What do we learn from the gentle stroll-through renditions of "Come As You Are" or "About A Girl" that wasn't said more successfully on the originals? The muted expression in these campfire run-throughs, as though the band are sensitive about having their playing exposed to the kind of scrutiny the Unplugged format invites, makes them tentative and tepid compared to their fiery forebears. Only "Something In The Way" with added cello gravitas seems to be comfortable in its new arrangement.
With more cutting-edge than a sawmill working double shifts, Nirvana's clout was always located in their sound as much as the songs themselves, whose essence was utterly defined by their reliance on electricity.
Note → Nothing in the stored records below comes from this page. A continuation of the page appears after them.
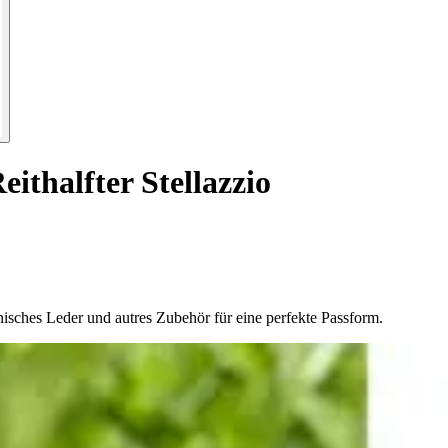
thalfter Stellazzio
nisches Leder und autres Zubehör für eine perfekte Passform.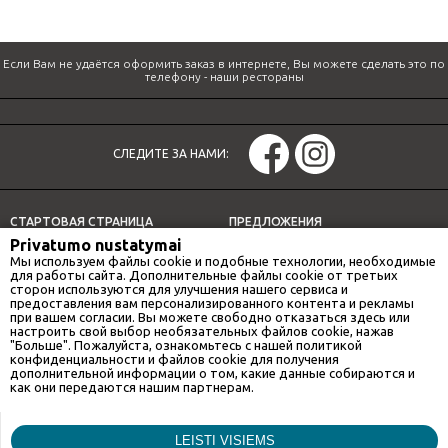
Если Вам не удаётся оформить заказ в интернете, Вы можете сделать это по
телефону -
наши рестораны
СЛЕДИТЕ ЗА НАМИ:
СТАРТОВАЯ СТРАНИЦА
ПРЕДЛОЖЕНИЯ
Privatumo nustatymai
СПЕЦИАЛЬНЫЕ ПРЕДЛОЖЕНИЯ
ДОСТАВКА
Мы используем файлы cookie и подобные технологии, необходимые
НАШИ РЕСТОРАНЫ
ОБЕДЕННОЕ ПРЕДЛОЖЕНИЕ
для работы сайта. Дополнительные файлы cookie от третьих
сторон используются для улучшения нашего сервиса и
ИНФОРМАЦИЯ
предоставления вам персонализированного контента и рекламы
при вашем согласии. Вы можете свободно отказаться здесь или
настроить свой выбор необязательных файлов cookie, нажав
"Больше". Пожалуйста, ознакомьтесь с нашей политикой
конфиденциальности и файлов cookie для получения
НАШИ РЕСТОРАНЫ
дополнительной информации о том, какие данные собираются и
как они передаются нашим партнерам.
GAN BEI CITY
Маркетинг
LEISTI VISIEMS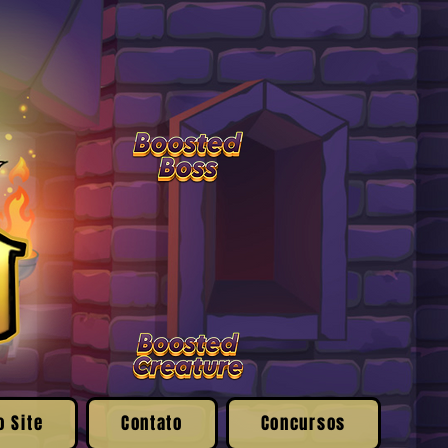
o Site
Contato
Concursos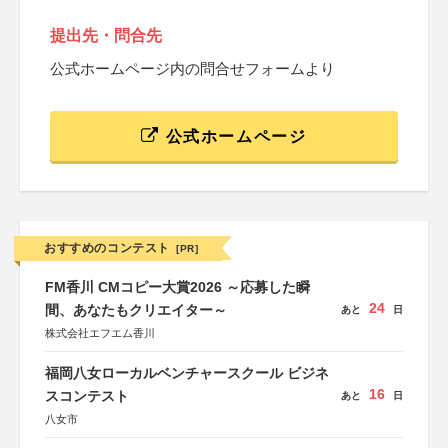
提出先・問合先
公式ホームページ内の問合せフォームより
公式ホームページ
おすすめのコンテスト
[PR]
FM香川 CMコピー大賞2026 ～応募した瞬
24
間、あなたもクリエイター～
あと
日
株式会社エフエム香川
福岡八女ローカルベンチャースクール ビジネ
16
スコンテスト
あと
日
八女市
As with most of the grunge movement their material is so intrinsically linked to the juice that without it, this stuff has a slightly hollow ring to it.
It's interesting that they seem to audibly relax and stretch a little when playing other people's songs-notably on the Meat Puppets' lamentation "Oh Me" and The Vaselines' "Jesus Doesn't Want Me For A Sunbeam."
Had Cobain lived this set would be viewed as a mildly entertaining but probably flawed diversion from the real action. Released after his suicide in 1994, it was inevitable that the album was greeted with the kind of fervour that in days gone by might have been accorded to the relics of a martyred Saint. For all the hype though, this set fails to get close to the plugged-in bite that was part and parcel of their strength and appeal.